→ **Work to complete**:
Could you give the data below again exactly, apart from the pictures?

START Data shown

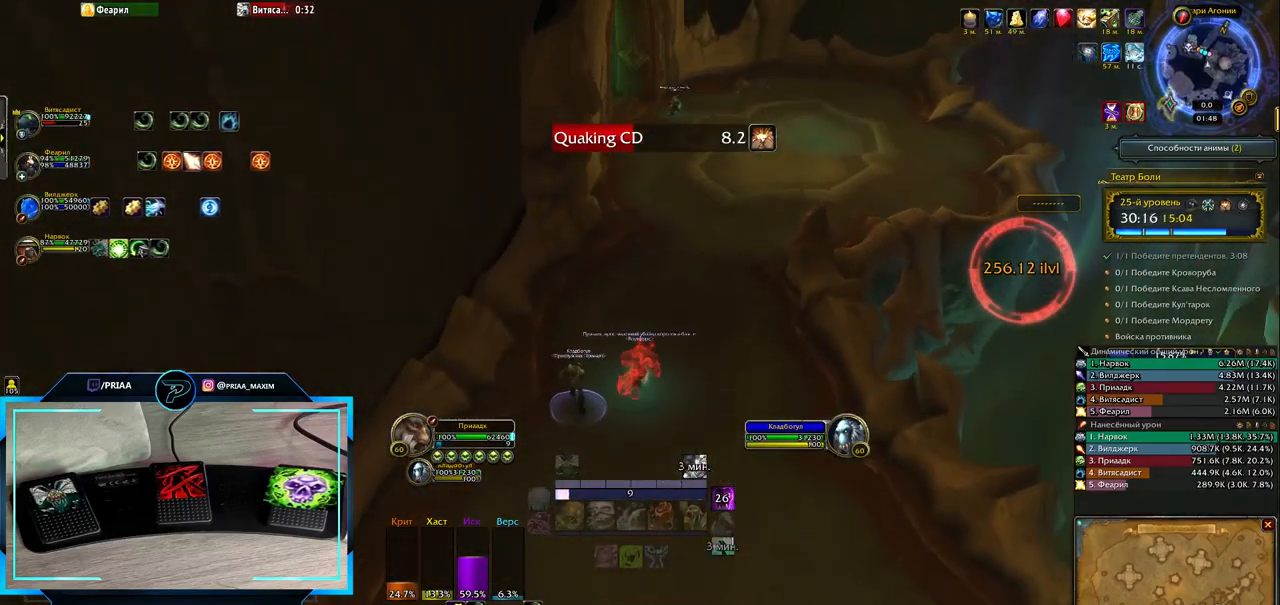
{"keys": [], "events": []}
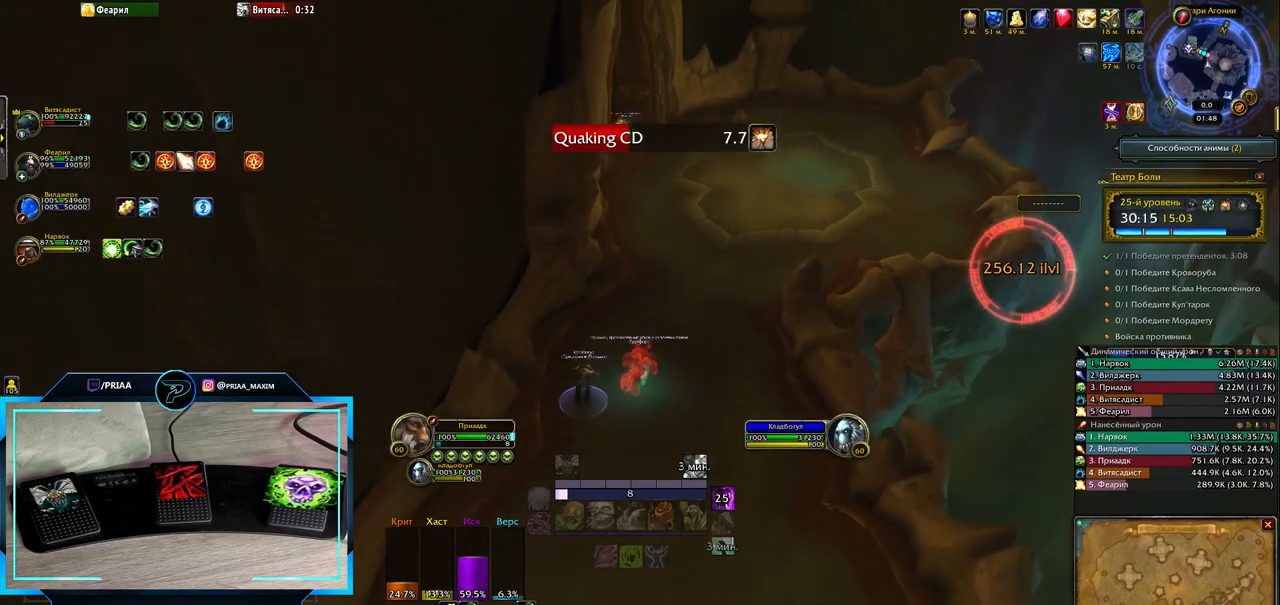
{"keys": ["e"], "events": [[483, "e", "down"]]}
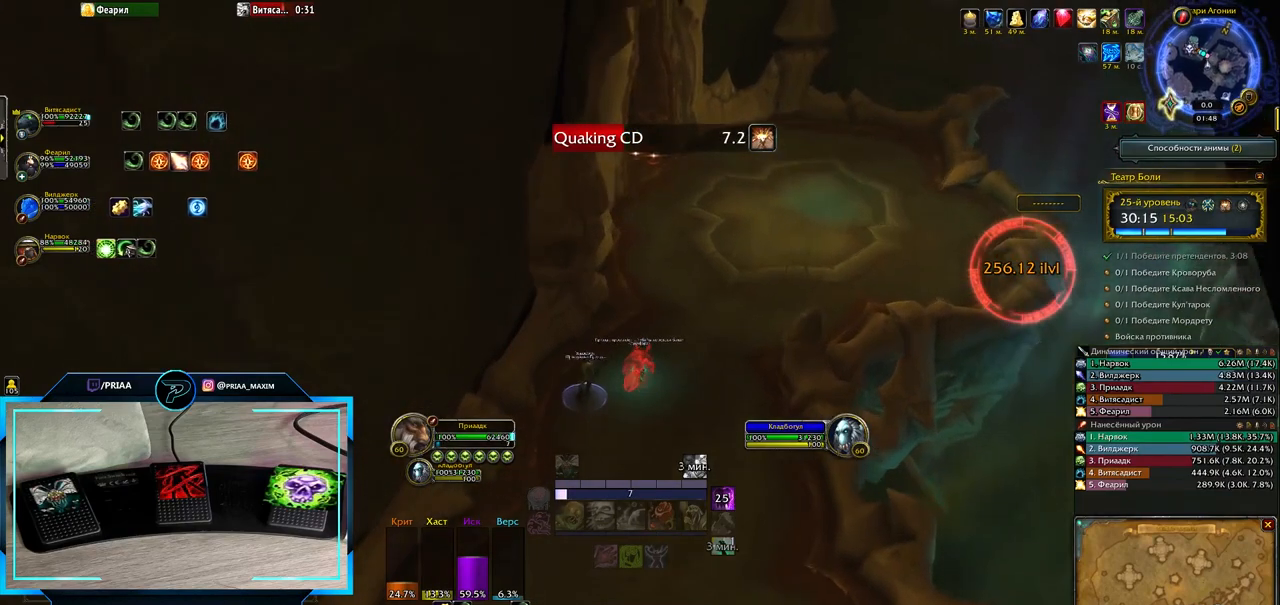
{"keys": ["e"], "events": [[217, "e", "up"], [500, "e", "down"]]}
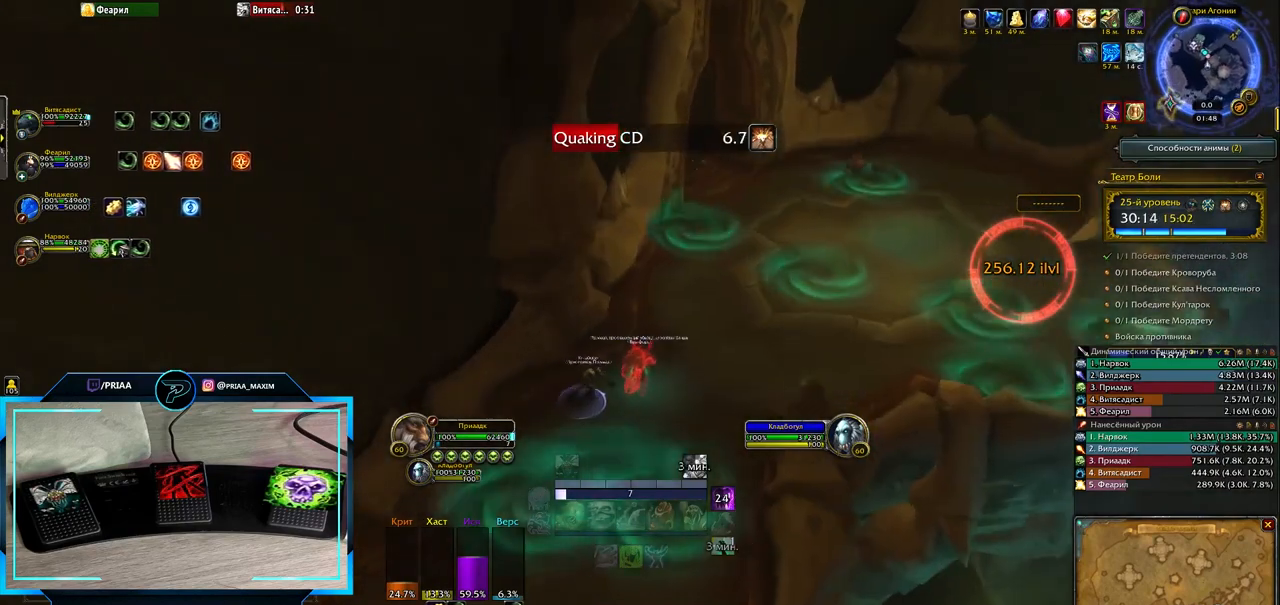
{"keys": ["e"], "events": []}
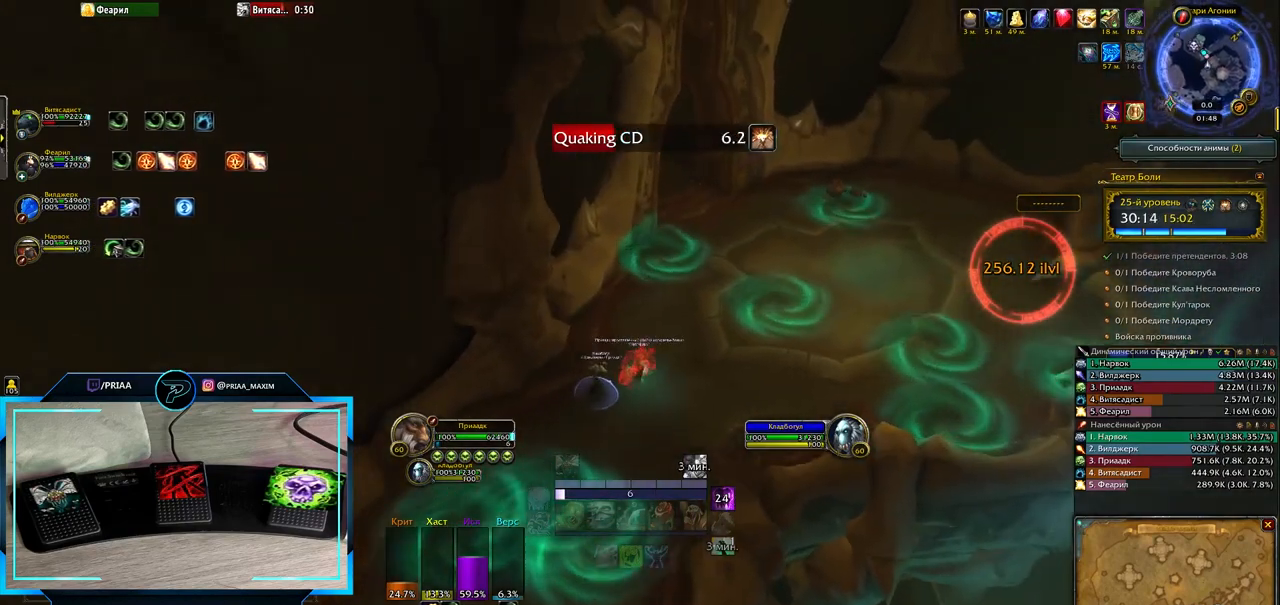
{"keys": ["e"], "events": [[183, "e", "up"], [350, "e", "down"]]}
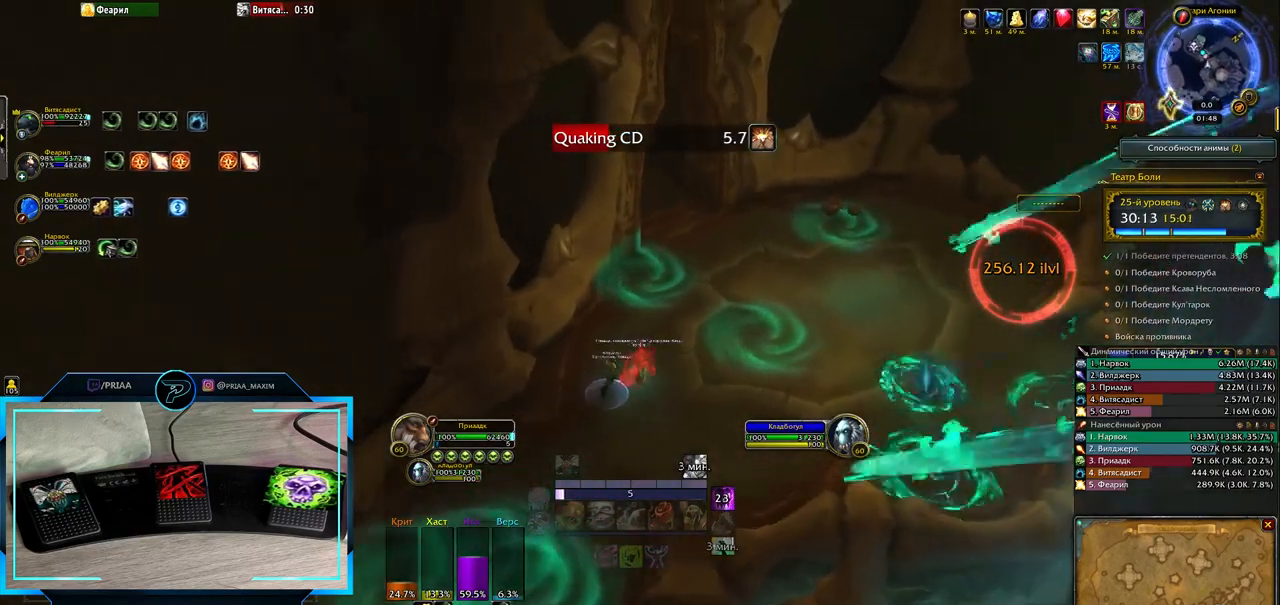
{"keys": ["e"], "events": [[17, "e", "up"], [183, "e", "down"], [383, "e", "up"], [483, "e", "down"]]}
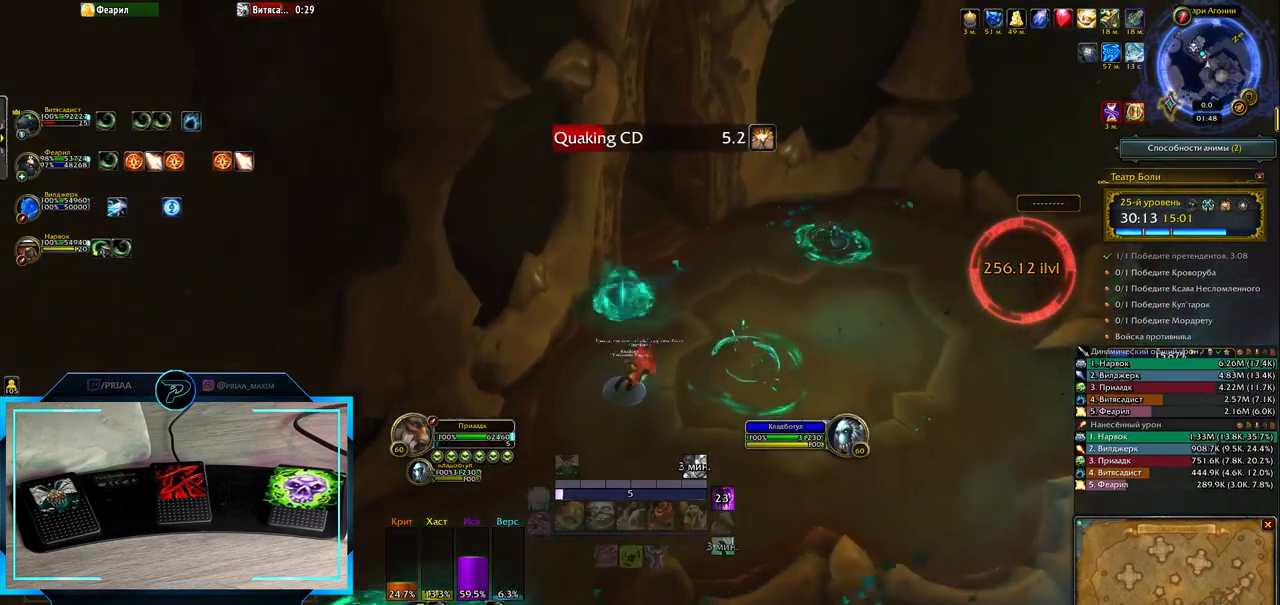
{"keys": ["e"], "events": []}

END Data shown

→ **Answer to this problem**:
{"keys": [], "events": []}
{"keys": ["e"], "events": [[483, "e", "down"]]}
{"keys": ["e"], "events": [[217, "e", "up"], [500, "e", "down"]]}
{"keys": ["e"], "events": []}
{"keys": ["e"], "events": [[183, "e", "up"], [350, "e", "down"]]}
{"keys": ["e"], "events": [[17, "e", "up"], [183, "e", "down"], [383, "e", "up"], [483, "e", "down"]]}
{"keys": ["e"], "events": []}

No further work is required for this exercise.